» **To-do item**: Transcribe the records in full, keeping every word exactly as given.
━━ Listed entries
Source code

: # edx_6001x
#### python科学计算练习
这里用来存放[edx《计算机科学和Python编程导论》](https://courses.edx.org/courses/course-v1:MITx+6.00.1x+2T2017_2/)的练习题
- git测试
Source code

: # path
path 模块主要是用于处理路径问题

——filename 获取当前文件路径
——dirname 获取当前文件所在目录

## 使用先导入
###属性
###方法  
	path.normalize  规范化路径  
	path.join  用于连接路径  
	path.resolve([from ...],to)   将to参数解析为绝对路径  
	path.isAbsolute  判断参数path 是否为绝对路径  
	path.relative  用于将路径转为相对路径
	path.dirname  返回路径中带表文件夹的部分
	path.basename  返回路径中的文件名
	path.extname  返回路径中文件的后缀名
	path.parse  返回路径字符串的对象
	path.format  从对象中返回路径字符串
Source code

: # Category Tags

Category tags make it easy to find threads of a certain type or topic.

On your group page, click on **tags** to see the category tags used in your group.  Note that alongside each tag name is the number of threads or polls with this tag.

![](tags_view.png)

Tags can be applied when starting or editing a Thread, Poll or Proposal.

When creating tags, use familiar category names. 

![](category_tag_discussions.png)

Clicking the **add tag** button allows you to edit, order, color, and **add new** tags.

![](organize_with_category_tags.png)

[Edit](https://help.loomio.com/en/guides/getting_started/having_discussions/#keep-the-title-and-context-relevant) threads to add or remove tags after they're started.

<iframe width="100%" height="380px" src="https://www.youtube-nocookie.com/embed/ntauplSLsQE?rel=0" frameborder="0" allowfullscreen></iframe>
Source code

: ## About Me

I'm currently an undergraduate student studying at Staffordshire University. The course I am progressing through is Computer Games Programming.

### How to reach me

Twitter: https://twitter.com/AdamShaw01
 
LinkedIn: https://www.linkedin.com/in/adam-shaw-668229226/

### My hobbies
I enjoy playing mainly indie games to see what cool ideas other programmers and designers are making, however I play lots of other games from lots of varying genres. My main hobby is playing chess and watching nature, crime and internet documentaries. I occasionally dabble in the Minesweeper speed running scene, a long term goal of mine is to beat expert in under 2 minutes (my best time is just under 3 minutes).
━━━━
» **Reply**:
Source code

: # edx_6001x
#### python科学计算练习
这里用来存放[edx《计算机科学和Python编程导论》](https://courses.edx.org/courses/course-v1:MITx+6.00.1x+2T2017_2/)的练习题
- git测试
Source code

: # path
path 模块主要是用于处理路径问题

——filename 获取当前文件路径
——dirname 获取当前文件所在目录

## 使用先导入
###属性
###方法  
	path.normalize  规范化路径  
	path.join  用于连接路径  
	path.resolve([from ...],to)   将to参数解析为绝对路径  
	path.isAbsolute  判断参数path 是否为绝对路径  
	path.relative  用于将路径转为相对路径
	path.dirname  返回路径中带表文件夹的部分
	path.basename  返回路径中的文件名
	path.extname  返回路径中文件的后缀名
	path.parse  返回路径字符串的对象
	path.format  从对象中返回路径字符串
Source code

: # Category Tags

Category tags make it easy to find threads of a certain type or topic.

On your group page, click on **tags** to see the category tags used in your group.  Note that alongside each tag name is the number of threads or polls with this tag.

![](tags_view.png)

Tags can be applied when starting or editing a Thread, Poll or Proposal.

When creating tags, use familiar category names. 

![](category_tag_discussions.png)

Clicking the **add tag** button allows you to edit, order, color, and **add new** tags.

![](organize_with_category_tags.png)

[Edit](https://help.loomio.com/en/guides/getting_started/having_discussions/#keep-the-title-and-context-relevant) threads to add or remove tags after they're started.

<iframe width="100%" height="380px" src="https://www.youtube-nocookie.com/embed/ntauplSLsQE?rel=0" frameborder="0" allowfullscreen></iframe>
Source code

: ## About Me

I'm currently an undergraduate student studying at Staffordshire University. The course I am progressing through is Computer Games Programming.

### How to reach me

Twitter: https://twitter.com/AdamShaw01
 
LinkedIn: https://www.linkedin.com/in/adam-shaw-668229226/

### My hobbies
I enjoy playing mainly indie games to see what cool ideas other programmers and designers are making, however I play lots of other games from lots of varying genres. My main hobby is playing chess and watching nature, crime and internet documentaries. I occasionally dabble in the Minesweeper speed running scene, a long term goal of mine is to beat expert in under 2 minutes (my best time is just under 3 minutes).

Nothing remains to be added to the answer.